Publication or External Link





Driven by the growth of the Internet, online applications, and data sharing initiatives, available structured data sources are now vast in number. There is a growing need to integrate these structured sources to support a variety of data science tasks, including predictive analysis, data mining, improving search results, and generating recommendations. A particularly important integration challenge is dealing with the heterogeneous structures of relational data sources. In addition to the large number of sources, the difficulty also lies in the growing complexity of sources, and in the noise and ambiguity present in real-world sources. Existing automated integration approaches handle the number and complexity of sources, but nearly all are too brittle to handle noise and ambiguity.
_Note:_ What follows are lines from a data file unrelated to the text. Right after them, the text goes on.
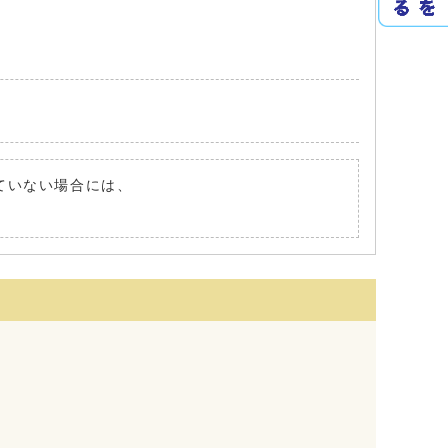
れていない場合には、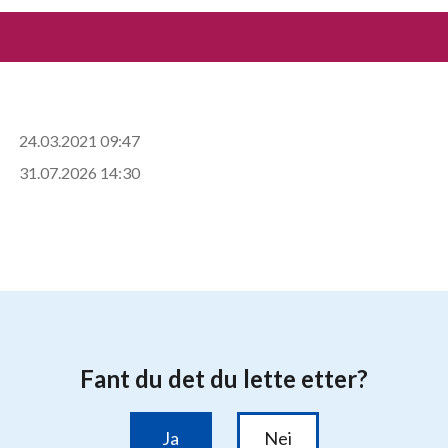
24.03.2021 09:47
31.07.2026 14:30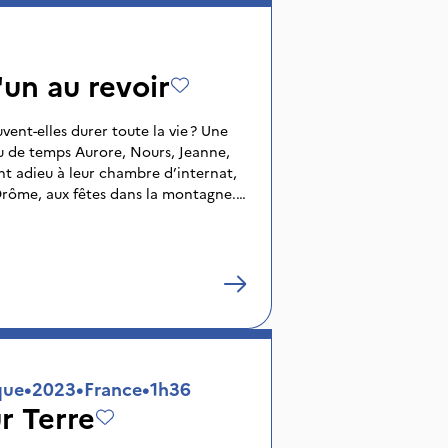
'un au revoir
vent-elles durer toute la vie ? Une
u de temps Aurore, Nours, Jeanne,
ont adieu à leur chambre d’internat,
Drôme, aux fêtes dans la montagne.
ds et la petite famille éclatera.
les, ce n’est pas la première fois et
…
que
•
2023
•
France
•
1h36
ur Terre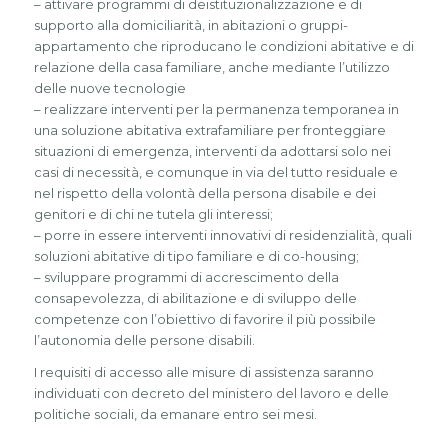
– attivare programmi di deistituzionalizzazione e di
supporto alla domiciliarità, in abitazioni o gruppi-
appartamento che riproducano le condizioni abitative e di
relazione della casa familiare, anche mediante l’utilizzo
delle nuove tecnologie
– realizzare interventi per la permanenza temporanea in
una soluzione abitativa extrafamiliare per fronteggiare
situazioni di emergenza, interventi da adottarsi solo nei
casi di necessità, e comunque in via del tutto residuale e
nel rispetto della volontà della persona disabile e dei
genitori e di chi ne tutela gli interessi;
– porre in essere interventi innovativi di residenzialità, quali
soluzioni abitative di tipo familiare e di co-housing;
– sviluppare programmi di accrescimento della
consapevolezza, di abilitazione e di sviluppo delle
competenze con l’obiettivo di favorire il più possibile
l’autonomia delle persone disabili.
I requisiti di accesso alle misure di assistenza saranno
individuati con decreto del ministero del lavoro e delle
politiche sociali, da emanare entro sei mesi.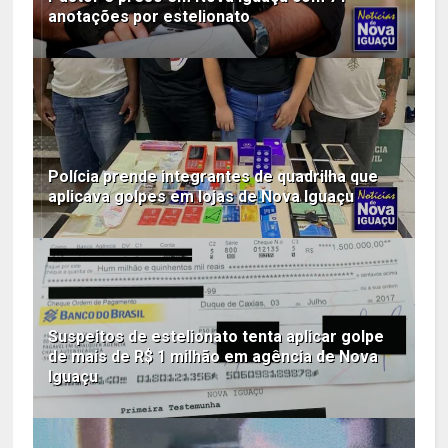
anotações por estelionato
Polícia prende integrantes de quadrilha que
aplicava golpes em lojas de Nova Iguaçu
Suspeitos de estelionato tenta aplicar golpe
de mais de R$ 1 milhão em agência de Nova
Iguaçu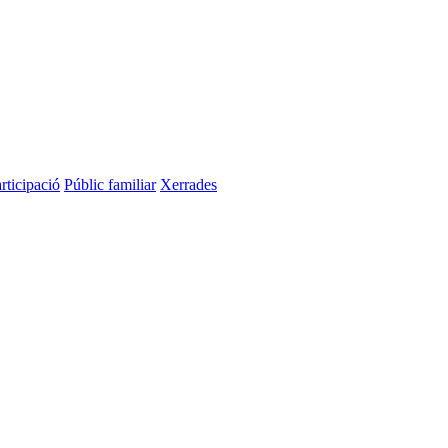
rticipació
Públic familiar
Xerrades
Corresponding progress has been made in probabilistic learning approaches to handle noise and ambiguity in inputs, but until recently those technologies have not scaled to the size and complexity of relational data integration problems. My dissertation addresses key challenges arising from this gap in existing approaches. I begin the dissertation by introducing a common probabilistic framework for reasoning about both metadata and data in integration problems. I demonstrate that this approach allows us to mitigate noise in metadata. The type of transformation I generate is particularly rich – taking into account multi-relational structure in both the source and target databases. I introduce a new objective for selecting this type of relational transformation and demonstrate its effectiveness on particularly challenging problems in which only partial outputs to the target are possible. Next, I present a novel method for reasoning about ambiguity in integration problems and show it handles complex schemas with many alternative transformations. To discover transformations beyond those derivable from explicit source and target metadata, I introduce an iterative mapping search framework. In a complementary approach, I introduce a framework for reasoning jointly over both transformations and underlying semantic attribute matches, which are allowed to have uncertainty. Finally, I consider an important case in which multiple sources need to be fused but traditional transformations aren’t sufficient. I demonstrate that we can learn statistical transformations for an important practical application with the multiple sources problem.